The 80th anniversary of that disappearance was being acknowledged. That set these In Memoriams far apart from others. Also unusual, the same pair of In Memoriams appeared the next day, almost as if someone was allowing for a time zone difference.
The Wallenberg name was familiar. A Swedish diplomat who helped Jews escape the Nazis was the extent of my knowledge without going to the usual Google/Wikipedia source to find out more.
The disappearance of the two, Vilmos was Raoul's driver, became the stuff of legend and conspiracy theories.
Why did the Soviets detain and likely murder the two when at the time Sweden and Russia were part of the Allies fighting the Germans? Why didn't the Swedes get angrier at the affair? Many unanswered questions still remain.
Seeing an In Memoriam for some people who likely died in 1945 got me thinking. What if there was someone out there who was missing Judge Joseph Force Crater so much that they were willing to spend some bucks and alert the world to an anniversary of his disappearance? And who would that person be?

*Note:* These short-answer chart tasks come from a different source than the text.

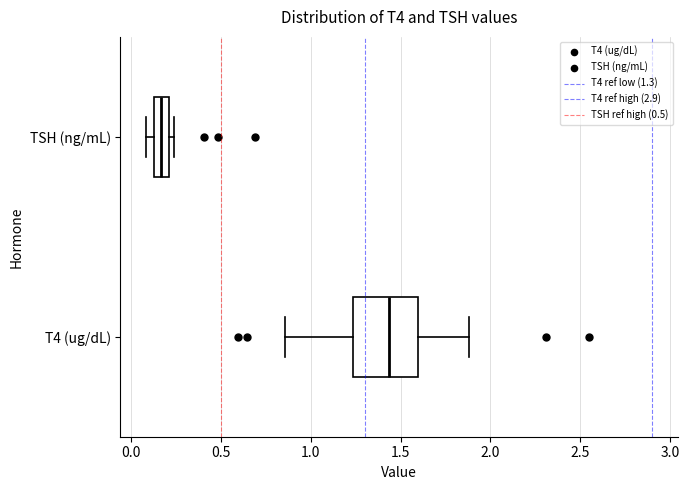

Reading bottom to top, read every box against the x-axis: the position of its median line, the range the box covers, and the ends of its whiskers. The values are not printed on the chart, so give them approximately, as read against the axis.

T4 (ug/dL): median 1.45, box 1.25 to 1.60, whiskers 0.85 to 1.90
TSH (ng/mL): median 0.15 (inside the box), box 0.15 to 0.20, whiskers 0.10 to 0.25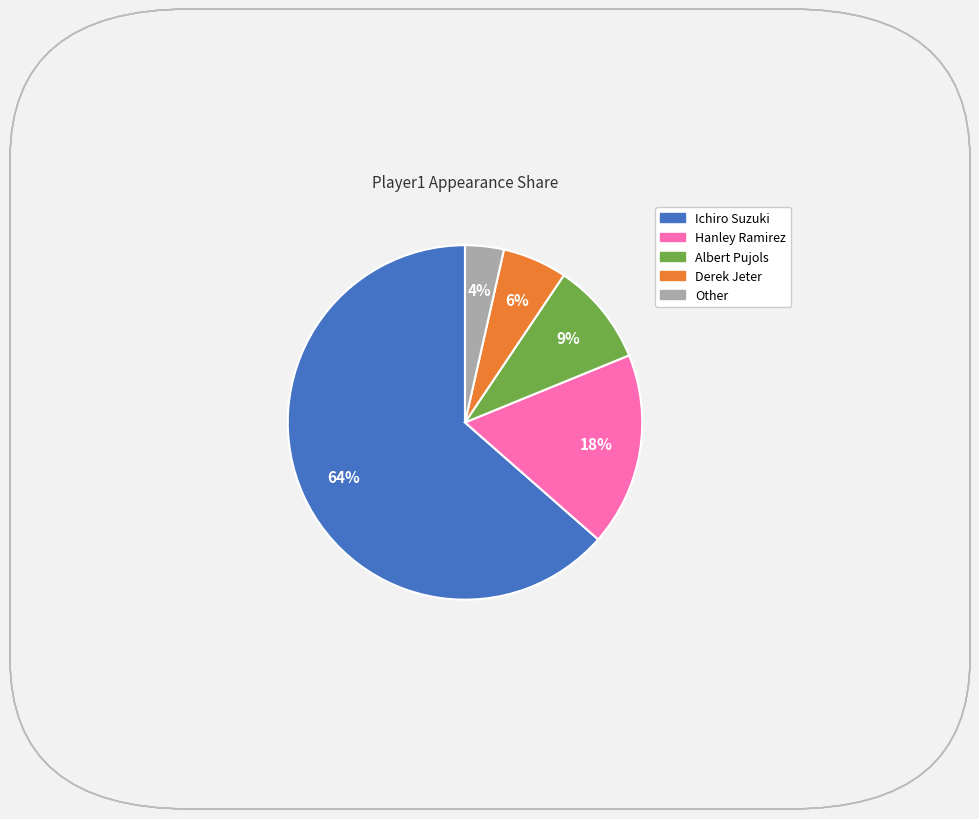

The Albert Pujols slice represents 22% of the pie. True or false?

False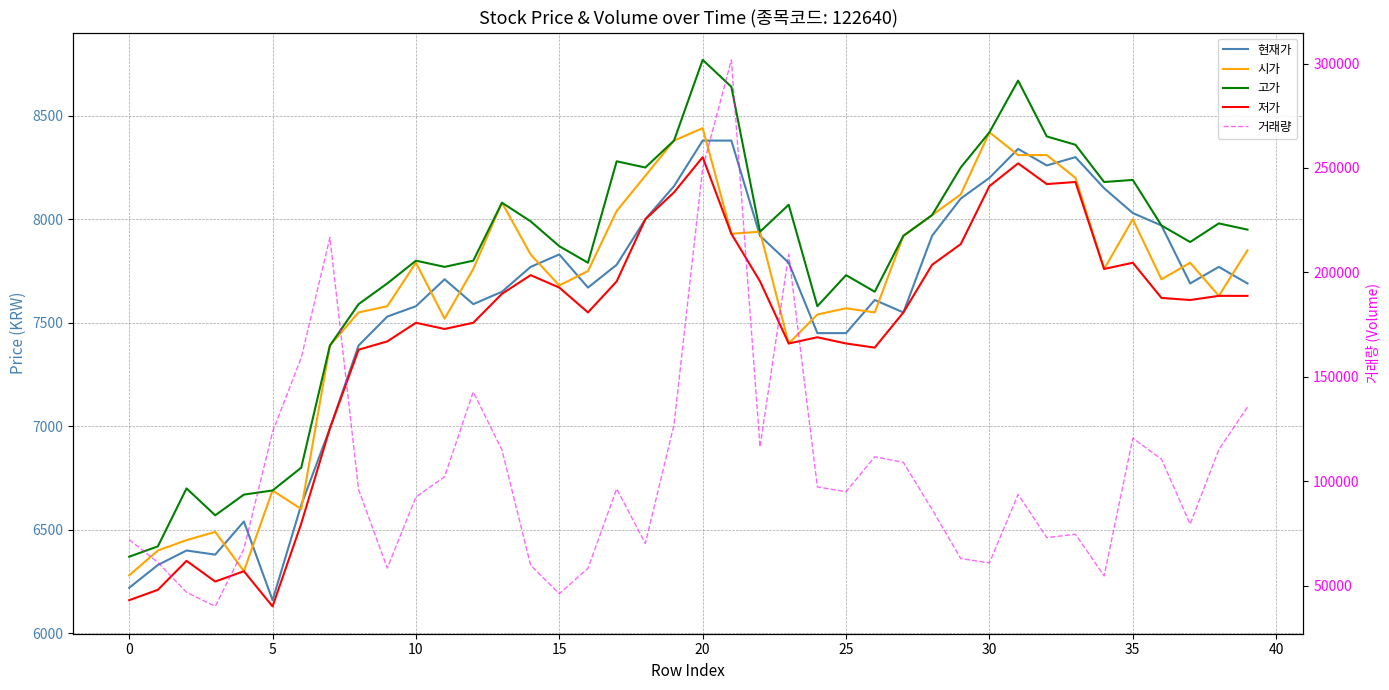

True or false: 거래량 and 현재가 cross at least once.

False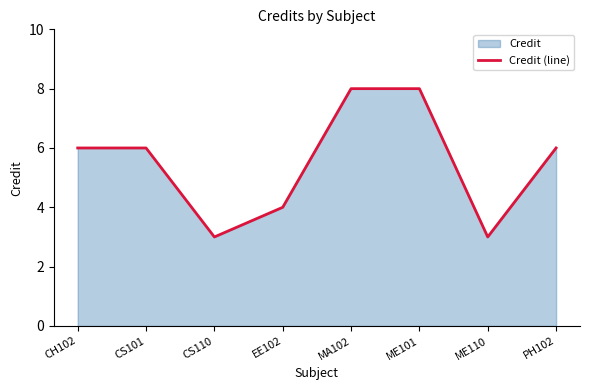

How many lines are shown in the chart?

1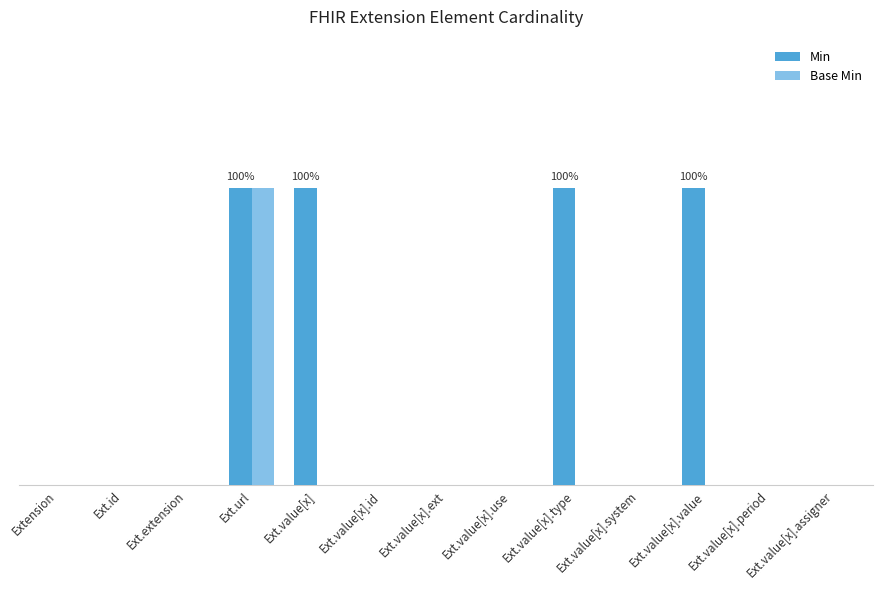

What are all the series names shown in the legend?

Min, Base Min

Most In Memoriams are either signed by someone not giving their full name, or there is nothing at all. In my case, I choose not to use an attribution.
Judge Crater might be the oldest missing person case on the New York Police Department's books. He was a municipal judge who was likely ethically compromised, and who was thought to be a stain on the Democratic party when FDR was New York State governor. Crater was due to give testimony in a corruption trial.
On August 6, 1930 Crater had come back from a vacation home in Maine, and attended a show and had dinner with friends in a restaurant on West 45th Street in the theater district, and supposedly got into a cab and was never seen again.
The investigation didn't result in any explanation for the Judge's disappearance. The coroner's report came down on the side of every possibility, including that the judge might still be alive. Judge Crater was declared legally dead in August 1939.
As the case disappeared from the front pages, the memory of his disappearance didn't. He was joked about by Johnny Carson, and others, on The Tonight Show. Numerous books were written and theories advanced.
In 2005 when Stella Ferruci-Good died, the authorities received notes she had written that alluded that her husband, Robert Good, a NYPD detective, had learned that Crater was killed by another NYPD officer, Frank Burns, who did freelance killings for Murder Inc., Lucky Luciano's mob family. Frank Burns drove the cab that Crater is said to have gotten into leaving dinner.
The truthfulness of the notes was challenged by those who long studied Crater's disappearance. But then again, they might be true.
All theories aside, wouldn't it be a hoot if there was someone left who put an In Memoriam piece to acknowledge the centennial disappearance of Judge Crater in 2030?
After all, someone is always missed.